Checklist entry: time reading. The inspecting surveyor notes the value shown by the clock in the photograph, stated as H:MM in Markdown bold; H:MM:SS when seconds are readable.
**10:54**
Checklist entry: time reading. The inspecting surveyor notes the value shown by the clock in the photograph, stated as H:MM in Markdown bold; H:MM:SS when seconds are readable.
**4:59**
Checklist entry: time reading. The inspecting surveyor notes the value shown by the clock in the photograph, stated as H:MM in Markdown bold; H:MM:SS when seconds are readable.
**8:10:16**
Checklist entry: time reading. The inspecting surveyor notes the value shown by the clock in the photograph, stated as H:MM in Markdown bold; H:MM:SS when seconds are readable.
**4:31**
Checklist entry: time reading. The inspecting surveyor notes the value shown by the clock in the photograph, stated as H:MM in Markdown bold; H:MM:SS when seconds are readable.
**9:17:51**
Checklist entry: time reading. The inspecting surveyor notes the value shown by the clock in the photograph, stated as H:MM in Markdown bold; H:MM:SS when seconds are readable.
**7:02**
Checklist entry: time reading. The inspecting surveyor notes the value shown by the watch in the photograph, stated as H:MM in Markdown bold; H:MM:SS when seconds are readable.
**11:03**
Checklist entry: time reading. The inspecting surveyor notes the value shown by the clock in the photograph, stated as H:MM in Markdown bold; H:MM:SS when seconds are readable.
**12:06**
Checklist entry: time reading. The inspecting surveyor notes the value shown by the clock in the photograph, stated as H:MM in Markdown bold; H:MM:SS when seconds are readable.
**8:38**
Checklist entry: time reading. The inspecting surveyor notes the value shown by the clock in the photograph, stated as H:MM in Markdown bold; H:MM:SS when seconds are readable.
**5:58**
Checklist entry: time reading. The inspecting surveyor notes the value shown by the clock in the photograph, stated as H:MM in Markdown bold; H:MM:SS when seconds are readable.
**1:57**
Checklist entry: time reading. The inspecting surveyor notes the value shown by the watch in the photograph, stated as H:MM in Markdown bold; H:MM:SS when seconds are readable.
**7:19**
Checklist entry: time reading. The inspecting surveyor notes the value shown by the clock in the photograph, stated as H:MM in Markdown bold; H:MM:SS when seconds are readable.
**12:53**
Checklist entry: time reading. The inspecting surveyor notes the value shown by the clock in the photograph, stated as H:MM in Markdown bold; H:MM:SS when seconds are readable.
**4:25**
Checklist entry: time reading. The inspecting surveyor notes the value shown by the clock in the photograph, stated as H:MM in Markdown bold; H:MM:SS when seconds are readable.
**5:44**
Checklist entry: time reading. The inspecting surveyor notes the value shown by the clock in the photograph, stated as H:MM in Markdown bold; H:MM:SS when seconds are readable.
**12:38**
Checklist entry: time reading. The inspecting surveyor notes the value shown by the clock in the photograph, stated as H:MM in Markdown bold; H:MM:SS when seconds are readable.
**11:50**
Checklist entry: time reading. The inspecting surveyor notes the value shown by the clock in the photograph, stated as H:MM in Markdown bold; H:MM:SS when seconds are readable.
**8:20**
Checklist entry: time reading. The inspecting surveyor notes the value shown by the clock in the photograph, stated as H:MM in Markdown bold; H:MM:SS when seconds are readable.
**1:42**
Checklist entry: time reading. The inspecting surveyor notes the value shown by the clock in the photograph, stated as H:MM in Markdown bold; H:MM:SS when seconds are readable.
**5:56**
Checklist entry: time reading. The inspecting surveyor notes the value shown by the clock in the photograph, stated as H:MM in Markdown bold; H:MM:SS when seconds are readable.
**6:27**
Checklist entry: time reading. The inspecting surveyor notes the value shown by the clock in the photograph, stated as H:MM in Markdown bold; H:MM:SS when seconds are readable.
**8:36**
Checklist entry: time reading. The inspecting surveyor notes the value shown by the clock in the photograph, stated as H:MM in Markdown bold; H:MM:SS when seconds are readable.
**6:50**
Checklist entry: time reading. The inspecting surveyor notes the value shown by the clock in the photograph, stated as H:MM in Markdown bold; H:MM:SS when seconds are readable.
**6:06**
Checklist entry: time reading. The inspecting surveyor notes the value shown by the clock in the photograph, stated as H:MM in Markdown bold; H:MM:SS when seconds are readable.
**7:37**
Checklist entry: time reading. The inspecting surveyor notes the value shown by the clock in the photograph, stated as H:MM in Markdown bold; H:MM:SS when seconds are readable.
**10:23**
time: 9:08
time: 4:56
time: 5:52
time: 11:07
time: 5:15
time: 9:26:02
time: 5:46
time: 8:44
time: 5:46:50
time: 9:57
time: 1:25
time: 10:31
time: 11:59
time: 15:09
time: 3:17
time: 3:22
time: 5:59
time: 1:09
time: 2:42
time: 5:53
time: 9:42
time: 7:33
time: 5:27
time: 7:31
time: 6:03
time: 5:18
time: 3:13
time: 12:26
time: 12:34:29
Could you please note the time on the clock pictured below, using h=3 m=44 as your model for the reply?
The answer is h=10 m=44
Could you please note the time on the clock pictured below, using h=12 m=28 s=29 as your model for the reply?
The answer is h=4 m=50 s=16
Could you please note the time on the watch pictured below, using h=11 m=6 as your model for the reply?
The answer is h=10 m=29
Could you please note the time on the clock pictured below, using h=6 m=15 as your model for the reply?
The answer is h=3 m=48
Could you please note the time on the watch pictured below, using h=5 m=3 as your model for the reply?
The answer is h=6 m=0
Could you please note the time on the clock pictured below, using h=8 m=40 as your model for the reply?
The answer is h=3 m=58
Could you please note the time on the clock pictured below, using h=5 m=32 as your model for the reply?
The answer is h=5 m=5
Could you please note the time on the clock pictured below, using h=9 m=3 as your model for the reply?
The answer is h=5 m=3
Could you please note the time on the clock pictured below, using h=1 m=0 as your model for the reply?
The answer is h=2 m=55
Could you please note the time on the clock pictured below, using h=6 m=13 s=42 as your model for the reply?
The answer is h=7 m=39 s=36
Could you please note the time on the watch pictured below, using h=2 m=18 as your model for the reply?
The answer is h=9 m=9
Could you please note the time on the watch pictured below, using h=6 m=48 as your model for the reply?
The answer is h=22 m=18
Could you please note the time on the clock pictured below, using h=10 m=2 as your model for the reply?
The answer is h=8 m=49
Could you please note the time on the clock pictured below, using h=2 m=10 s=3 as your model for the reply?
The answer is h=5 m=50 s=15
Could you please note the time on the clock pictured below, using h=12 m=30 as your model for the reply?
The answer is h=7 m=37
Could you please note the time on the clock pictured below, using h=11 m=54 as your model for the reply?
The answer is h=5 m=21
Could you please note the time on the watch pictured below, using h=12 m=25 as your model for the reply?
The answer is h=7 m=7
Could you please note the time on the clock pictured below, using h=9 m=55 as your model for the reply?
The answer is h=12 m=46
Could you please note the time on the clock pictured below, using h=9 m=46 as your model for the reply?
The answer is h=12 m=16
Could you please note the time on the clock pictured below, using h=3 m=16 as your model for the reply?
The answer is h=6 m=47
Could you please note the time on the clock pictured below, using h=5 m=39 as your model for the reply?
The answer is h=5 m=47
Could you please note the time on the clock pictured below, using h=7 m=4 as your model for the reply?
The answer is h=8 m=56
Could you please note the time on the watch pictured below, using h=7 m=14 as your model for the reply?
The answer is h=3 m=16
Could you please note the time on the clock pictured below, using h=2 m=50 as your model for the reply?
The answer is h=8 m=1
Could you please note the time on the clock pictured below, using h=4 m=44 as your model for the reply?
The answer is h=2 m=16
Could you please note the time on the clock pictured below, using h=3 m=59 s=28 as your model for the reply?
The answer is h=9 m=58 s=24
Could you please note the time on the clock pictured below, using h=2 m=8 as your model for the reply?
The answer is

# # # # # # #

*Problem to solve:*
Quote all of the items above verbatim, from the first to the last, leaving nothing out.

*Written answer:*
Checklist entry: time reading. The inspecting surveyor notes the value shown by the clock in the photograph, stated as H:MM in Markdown bold; H:MM:SS when seconds are readable.
**10:54**
Checklist entry: time reading. The inspecting surveyor notes the value shown by the clock in the photograph, stated as H:MM in Markdown bold; H:MM:SS when seconds are readable.
**4:59**
Checklist entry: time reading. The inspecting surveyor notes the value shown by the clock in the photograph, stated as H:MM in Markdown bold; H:MM:SS when seconds are readable.
**8:10:16**
Checklist entry: time reading. The inspecting surveyor notes the value shown by the clock in the photograph, stated as H:MM in Markdown bold; H:MM:SS when seconds are readable.
**4:31**
Checklist entry: time reading. The inspecting surveyor notes the value shown by the clock in the photograph, stated as H:MM in Markdown bold; H:MM:SS when seconds are readable.
**9:17:51**
Checklist entry: time reading. The inspecting surveyor notes the value shown by the clock in the photograph, stated as H:MM in Markdown bold; H:MM:SS when seconds are readable.
**7:02**
Checklist entry: time reading. The inspecting surveyor notes the value shown by the watch in the photograph, stated as H:MM in Markdown bold; H:MM:SS when seconds are readable.
**11:03**
Checklist entry: time reading. The inspecting surveyor notes the value shown by the clock in the photograph, stated as H:MM in Markdown bold; H:MM:SS when seconds are readable.
**12:06**
Checklist entry: time reading. The inspecting surveyor notes the value shown by the clock in the photograph, stated as H:MM in Markdown bold; H:MM:SS when seconds are readable.
**8:38**
Checklist entry: time reading. The inspecting surveyor notes the value shown by the clock in the photograph, stated as H:MM in Markdown bold; H:MM:SS when seconds are readable.
**5:58**
Checklist entry: time reading. The inspecting surveyor notes the value shown by the clock in the photograph, stated as H:MM in Markdown bold; H:MM:SS when seconds are readable.
**1:57**
Checklist entry: time reading. The inspecting surveyor notes the value shown by the watch in the photograph, stated as H:MM in Markdown bold; H:MM:SS when seconds are readable.
**7:19**
Checklist entry: time reading. The inspecting surveyor notes the value shown by the clock in the photograph, stated as H:MM in Markdown bold; H:MM:SS when seconds are readable.
**12:53**
Checklist entry: time reading. The inspecting surveyor notes the value shown by the clock in the photograph, stated as H:MM in Markdown bold; H:MM:SS when seconds are readable.
**4:25**
Checklist entry: time reading. The inspecting surveyor notes the value shown by the clock in the photograph, stated as H:MM in Markdown bold; H:MM:SS when seconds are readable.
**5:44**
Checklist entry: time reading. The inspecting surveyor notes the value shown by the clock in the photograph, stated as H:MM in Markdown bold; H:MM:SS when seconds are readable.
**12:38**
Checklist entry: time reading. The inspecting surveyor notes the value shown by the clock in the photograph, stated as H:MM in Markdown bold; H:MM:SS when seconds are readable.
**11:50**
Checklist entry: time reading. The inspecting surveyor notes the value shown by the clock in the photograph, stated as H:MM in Markdown bold; H:MM:SS when seconds are readable.
**8:20**
Checklist entry: time reading. The inspecting surveyor notes the value shown by the clock in the photograph, stated as H:MM in Markdown bold; H:MM:SS when seconds are readable.
**1:42**
Checklist entry: time reading. The inspecting surveyor notes the value shown by the clock in the photograph, stated as H:MM in Markdown bold; H:MM:SS when seconds are readable.
**5:56**
Checklist entry: time reading. The inspecting surveyor notes the value shown by the clock in the photograph, stated as H:MM in Markdown bold; H:MM:SS when seconds are readable.
**6:27**
Checklist entry: time reading. The inspecting surveyor notes the value shown by the clock in the photograph, stated as H:MM in Markdown bold; H:MM:SS when seconds are readable.
**8:36**
Checklist entry: time reading. The inspecting surveyor notes the value shown by the clock in the photograph, stated as H:MM in Markdown bold; H:MM:SS when seconds are readable.
**6:50**
Checklist entry: time reading. The inspecting surveyor notes the value shown by the clock in the photograph, stated as H:MM in Markdown bold; H:MM:SS when seconds are readable.
**6:06**
Checklist entry: time reading. The inspecting surveyor notes the value shown by the clock in the photograph, stated as H:MM in Markdown bold; H:MM:SS when seconds are readable.
**7:37**
Checklist entry: time reading. The inspecting surveyor notes the value shown by the clock in the photograph, stated as H:MM in Markdown bold; H:MM:SS when seconds are readable.
**10:23**
time: 9:08
time: 4:56
time: 5:52
time: 11:07
time: 5:15
time: 9:26:02
time: 5:46
time: 8:44
time: 5:46:50
time: 9:57
time: 1:25
time: 10:31
time: 11:59
time: 15:09
time: 3:17
time: 3:22
time: 5:59
time: 1:09
time: 2:42
time: 5:53
time: 9:42
time: 7:33
time: 5:27
time: 7:31
time: 6:03
time: 5:18
time: 3:13
time: 12:26
time: 12:34:29
Could you please note the time on the clock pictured below, using h=3 m=44 as your model for the reply?
The answer is h=10 m=44
Could you please note the time on the clock pictured below, using h=12 m=28 s=29 as your model for the reply?
The answer is h=4 m=50 s=16
Could you please note the time on the watch pictured below, using h=11 m=6 as your model for the reply?
The answer is h=10 m=29
Could you please note the time on the clock pictured below, using h=6 m=15 as your model for the reply?
The answer is h=3 m=48
Could you please note the time on the watch pictured below, using h=5 m=3 as your model for the reply?
The answer is h=6 m=0
Could you please note the time on the clock pictured below, using h=8 m=40 as your model for the reply?
The answer is h=3 m=58
Could you please note the time on the clock pictured below, using h=5 m=32 as your model for the reply?
The answer is h=5 m=5
Could you please note the time on the clock pictured below, using h=9 m=3 as your model for the reply?
The answer is h=5 m=3
Could you please note the time on the clock pictured below, using h=1 m=0 as your model for the reply?
The answer is h=2 m=55
Could you please note the time on the clock pictured below, using h=6 m=13 s=42 as your model for the reply?
The answer is h=7 m=39 s=36
Could you please note the time on the watch pictured below, using h=2 m=18 as your model for the reply?
The answer is h=9 m=9
Could you please note the time on the watch pictured below, using h=6 m=48 as your model for the reply?
The answer is h=22 m=18
Could you please note the time on the clock pictured below, using h=10 m=2 as your model for the reply?
The answer is h=8 m=49
Could you please note the time on the clock pictured below, using h=2 m=10 s=3 as your model for the reply?
The answer is h=5 m=50 s=15
Could you please note the time on the clock pictured below, using h=12 m=30 as your model for the reply?
The answer is h=7 m=37
Could you please note the time on the clock pictured below, using h=11 m=54 as your model for the reply?
The answer is h=5 m=21
Could you please note the time on the watch pictured below, using h=12 m=25 as your model for the reply?
The answer is h=7 m=7
Could you please note the time on the clock pictured below, using h=9 m=55 as your model for the reply?
The answer is h=12 m=46
Could you please note the time on the clock pictured below, using h=9 m=46 as your model for the reply?
The answer is h=12 m=16
Could you please note the time on the clock pictured below, using h=3 m=16 as your model for the reply?
The answer is h=6 m=47
Could you please note the time on the clock pictured below, using h=5 m=39 as your model for the reply?
The answer is h=5 m=47
Could you please note the time on the clock pictured below, using h=7 m=4 as your model for the reply?
The answer is h=8 m=56
Could you please note the time on the watch pictured below, using h=7 m=14 as your model for the reply?
The answer is h=3 m=16
Could you please note the time on the clock pictured below, using h=2 m=50 as your model for the reply?
The answer is h=8 m=1
Could you please note the time on the clock pictured below, using h=4 m=44 as your model for the reply?
The answer is h=2 m=16
Could you please note the time on the clock pictured below, using h=3 m=59 s=28 as your model for the reply?
The answer is h=9 m=58 s=24
Could you please note the time on the clock pictured below, using h=2 m=8 as your model for the reply?
The answer is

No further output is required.